Example in a Small or Medium Business

Acme Consulting has 45 employees and uses Azure AD for identity and SharePoint for document storage. The IT lead, Maria, creates three primary security groups: HR-Team, Engineers, and Finance. She maps out allowed transactions for each group—HR can access the HR SharePoint site and edit personnel spreadsheets, Engineers can access dev servers and the engineering document library, and Finance can generate invoices in the accounting system but cannot modify payroll bank details. New hires are added to these groups during onboarding; when someone changes roles, their manager requests group changes through a simple ticket so permissions are updated consistently. Administrative accounts are limited to two IT staff and use a separate admin-only login; the team uses time-limited elevation for server maintenance.
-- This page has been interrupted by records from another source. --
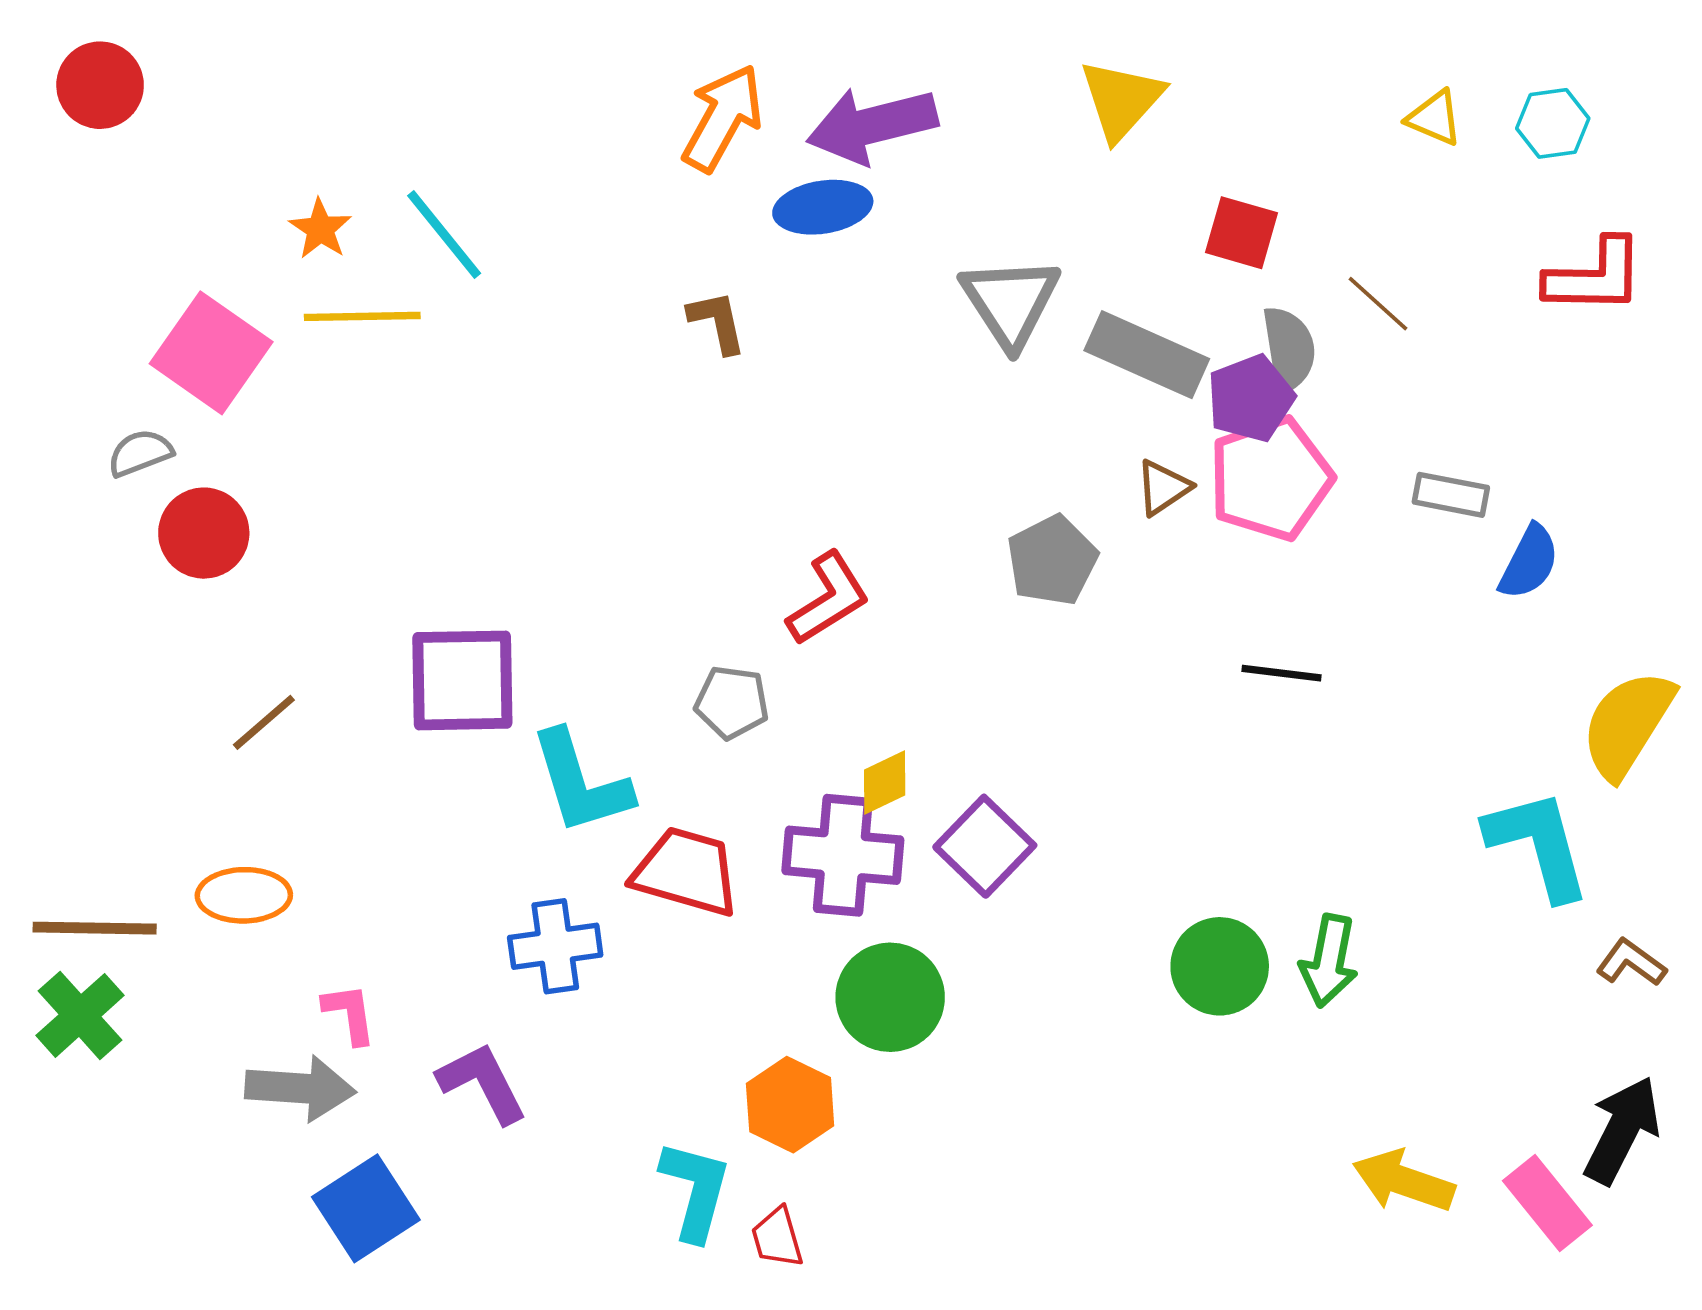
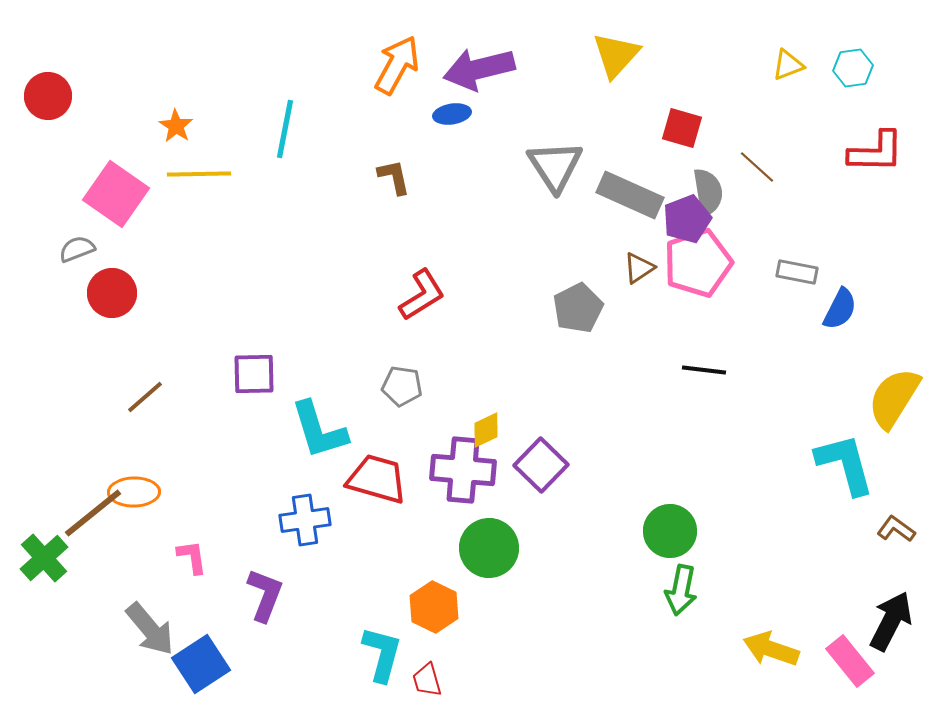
red circle: (100, 85) -> (48, 96), moved
yellow triangle: (1434, 118) -> (788, 65), turned -44
blue ellipse: (823, 207) -> (452, 114), size x0.7
cyan line: (444, 234) -> (285, 129), moved, turned 50
red L-shape: (828, 599) -> (422, 295), moved
purple square: (462, 680) -> (254, 374), size x0.7
brown line: (95, 928) -> (93, 513), moved, turned -40
green arrow: (1329, 961) -> (681, 590), moved
purple L-shape: (482, 1083) -> (265, 595), turned 48
gray arrow: (300, 1088) -> (150, 629), moved, turned 46

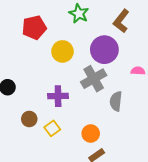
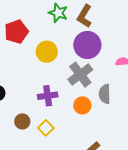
brown L-shape: (121, 21) -> (84, 16), moved
orange circle: (91, 134) -> (82, 105), moved

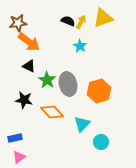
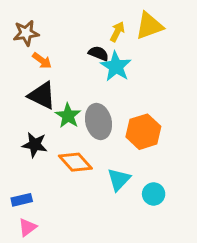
black semicircle: (68, 21) -> (98, 53), moved
orange arrow: (29, 42) -> (42, 61), size x0.6
cyan star: (80, 46) -> (116, 66), size x1.5
black triangle: (29, 66) -> (42, 95), size x1.5
cyan circle: (101, 142) -> (154, 194), moved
Every quarter Maria sends a spreadsheet to managers to confirm group memberships; any discrepancy is corrected and logged in the ticketing system. As a result, employees only execute transactions their role requires, and Acme can demonstrate defined roles, group-based enforcement, and periodic reviews for audits.

Summary

By defining role-based transactions and functions, enforcing those definitions through groups and RBAC, restricting administrative privileges, and instituting provisioning/deprovisioning plus periodic reviews and logging, an SMB can meet AC.L1-B.1.II. The combination of simple policy (role-to-function mapping), practical technical controls (groups, RBAC, JIT admin), and regular manager-driven reviews produces a repeatable, auditable process that limits users to only the transactions and functions they are authorized to execute.